Is it $U=(F_G)(y)$? I've also said that this is equal to the quantity $[(mg)(sin\theta)]⋅[(L)(sin\theta)]$. This isn't correct, is it?

 

[ehild]

Is it $U=(F_G)(y)$? I've also said that this is equal to the quantity $[(mg)(sin\theta)]⋅[(L)(sin\theta)]$. This isn't correct, is it?

Yes, the potential energy is mgy and y = Lsin(θ). You were not correct.

 

[Eclair_de_XII]

Yes, the potential energy is mgy and y = Lsin(θ). You were not correct.

So the force of gravity is not $(mg)(sin\theta)$ when doing energy calculations? In any case, this gave me the right answer.

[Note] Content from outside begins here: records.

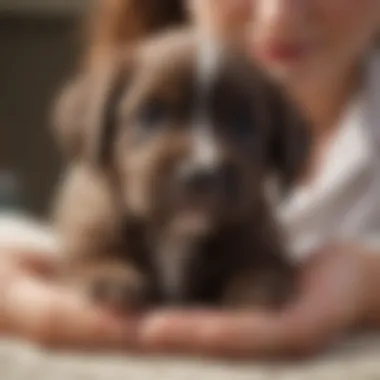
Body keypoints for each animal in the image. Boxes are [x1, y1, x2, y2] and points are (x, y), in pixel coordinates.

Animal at [51, 30, 312, 312]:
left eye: (243, 122)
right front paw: (110, 275)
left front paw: (257, 289)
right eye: (151, 113)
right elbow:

$L=(\frac{1}{2g})(v^2)(csc\theta)=(\frac{1s^2}{19.6m})(\frac{105625}{81}\frac{m^2}{s^2})(csc15°)=257m$

Thanks. I appreciate it.

 

[ehild]

So the force of gravity is not $(mg)(sin\theta)$ when doing energy calculations? In any case, this gave me the right answer.

$L=(\frac{1}{2g})(v^2)(csc\theta)=(\frac{1s^2}{19.6m})(\frac{105625}{81}\frac{m^2}{s^2})(csc15°)=257m$

Thanks. I appreciate it.

The force of gravity is mg. Its component along the slope is mgsin(θ), downward. You can also calculate the change of potential energy along the slope. It is also mgsin(θ) L.

 

[haruspex]

So the force of gravity is not (mg)(sinθ) when doing energy calculations?

The angle of interest is the angle between the direction of the force and the direction of the distance you are multiplying by. If the angle between the two is θ then the work is Fd cos(θ).
Gravity is vertical. If you want to know the height the truck goes, that is a vertical distance. The angle between the two is zero.
If you want to know the distance up a ramp at angle θ, the angle between that and g is π/2-θ.

 

[Eclair_de_XII]

You can also calculate the change of potential energy along the slope. It is also mgsin(θ) L.

I see.

The angle of interest is the angle between the direction of the force and the direction of the distance you are multiplying by. If the angle between the two is θ then the work is Fd cos(θ).

I will have to remember that in the future. Thanks.